In full and without alteration, write out the lines below.
= = =
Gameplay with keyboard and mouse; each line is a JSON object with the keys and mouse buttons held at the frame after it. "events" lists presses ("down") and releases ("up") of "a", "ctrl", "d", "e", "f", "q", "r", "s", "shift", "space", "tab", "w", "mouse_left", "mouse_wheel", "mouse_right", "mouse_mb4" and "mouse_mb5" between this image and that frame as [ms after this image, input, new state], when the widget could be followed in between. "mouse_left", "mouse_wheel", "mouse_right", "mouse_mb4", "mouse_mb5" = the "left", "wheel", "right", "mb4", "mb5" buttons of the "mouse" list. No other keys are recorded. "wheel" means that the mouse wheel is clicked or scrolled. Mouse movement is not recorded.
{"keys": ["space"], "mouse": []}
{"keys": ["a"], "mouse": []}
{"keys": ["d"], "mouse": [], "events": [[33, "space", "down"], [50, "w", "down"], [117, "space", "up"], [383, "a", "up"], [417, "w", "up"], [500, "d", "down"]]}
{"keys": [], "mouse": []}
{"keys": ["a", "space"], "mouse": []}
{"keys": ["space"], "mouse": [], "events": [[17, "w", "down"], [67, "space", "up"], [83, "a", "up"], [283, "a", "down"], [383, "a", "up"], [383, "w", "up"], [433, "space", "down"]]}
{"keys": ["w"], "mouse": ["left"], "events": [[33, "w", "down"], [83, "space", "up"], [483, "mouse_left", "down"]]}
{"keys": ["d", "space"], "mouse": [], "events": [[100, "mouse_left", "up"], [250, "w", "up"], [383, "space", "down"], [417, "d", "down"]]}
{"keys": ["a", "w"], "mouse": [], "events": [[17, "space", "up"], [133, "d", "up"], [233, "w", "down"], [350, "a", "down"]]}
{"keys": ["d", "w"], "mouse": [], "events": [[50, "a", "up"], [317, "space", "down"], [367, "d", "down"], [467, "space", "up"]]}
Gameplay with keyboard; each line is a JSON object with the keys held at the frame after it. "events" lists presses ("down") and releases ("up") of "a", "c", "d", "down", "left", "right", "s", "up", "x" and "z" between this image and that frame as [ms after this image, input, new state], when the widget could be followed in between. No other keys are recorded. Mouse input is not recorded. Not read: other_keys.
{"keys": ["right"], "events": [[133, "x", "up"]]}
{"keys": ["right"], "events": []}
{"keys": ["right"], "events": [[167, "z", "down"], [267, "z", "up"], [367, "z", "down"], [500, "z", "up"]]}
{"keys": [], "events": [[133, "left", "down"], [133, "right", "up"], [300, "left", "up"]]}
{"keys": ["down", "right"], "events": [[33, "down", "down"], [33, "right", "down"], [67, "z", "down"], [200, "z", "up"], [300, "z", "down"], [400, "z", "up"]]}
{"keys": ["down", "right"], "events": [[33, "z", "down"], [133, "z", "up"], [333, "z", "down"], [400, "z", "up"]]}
= = =
### RESPONSE TO THIS EXERCISE
Gameplay with keyboard and mouse; each line is a JSON object with the keys and mouse buttons held at the frame after it. "events" lists presses ("down") and releases ("up") of "a", "ctrl", "d", "e", "f", "q", "r", "s", "shift", "space", "tab", "w", "mouse_left", "mouse_wheel", "mouse_right", "mouse_mb4" and "mouse_mb5" between this image and that frame as [ms after this image, input, new state], when the widget could be followed in between. "mouse_left", "mouse_wheel", "mouse_right", "mouse_mb4", "mouse_mb5" = the "left", "wheel", "right", "mb4", "mb5" buttons of the "mouse" list. No other keys are recorded. "wheel" means that the mouse wheel is clicked or scrolled. Mouse movement is not recorded.
{"keys": ["space"], "mouse": []}
{"keys": ["a"], "mouse": []}
{"keys": ["d"], "mouse": [], "events": [[33, "space", "down"], [50, "w", "down"], [117, "space", "up"], [383, "a", "up"], [417, "w", "up"], [500, "d", "down"]]}
{"keys": [], "mouse": []}
{"keys": ["a", "space"], "mouse": []}
{"keys": ["space"], "mouse": [], "events": [[17, "w", "down"], [67, "space", "up"], [83, "a", "up"], [283, "a", "down"], [383, "a", "up"], [383, "w", "up"], [433, "space", "down"]]}
{"keys": ["w"], "mouse": ["left"], "events": [[33, "w", "down"], [83, "space", "up"], [483, "mouse_left", "down"]]}
{"keys": ["d", "space"], "mouse": [], "events": [[100, "mouse_left", "up"], [250, "w", "up"], [383, "space", "down"], [417, "d", "down"]]}
{"keys": ["a", "w"], "mouse": [], "events": [[17, "space", "up"], [133, "d", "up"], [233, "w", "down"], [350, "a", "down"]]}
{"keys": ["d", "w"], "mouse": [], "events": [[50, "a", "up"], [317, "space", "down"], [367, "d", "down"], [467, "space", "up"]]}
Gameplay with keyboard; each line is a JSON object with the keys held at the frame after it. "events" lists presses ("down") and releases ("up") of "a", "c", "d", "down", "left", "right", "s", "up", "x" and "z" between this image and that frame as [ms after this image, input, new state], when the widget could be followed in between. No other keys are recorded. Mouse input is not recorded. Not read: other_keys.
{"keys": ["right"], "events": [[133, "x", "up"]]}
{"keys": ["right"], "events": []}
{"keys": ["right"], "events": [[167, "z", "down"], [267, "z", "up"], [367, "z", "down"], [500, "z", "up"]]}
{"keys": [], "events": [[133, "left", "down"], [133, "right", "up"], [300, "left", "up"]]}
{"keys": ["down", "right"], "events": [[33, "down", "down"], [33, "right", "down"], [67, "z", "down"], [200, "z", "up"], [300, "z", "down"], [400, "z", "up"]]}
{"keys": ["down", "right"], "events": [[33, "z", "down"], [133, "z", "up"], [333, "z", "down"], [400, "z", "up"]]}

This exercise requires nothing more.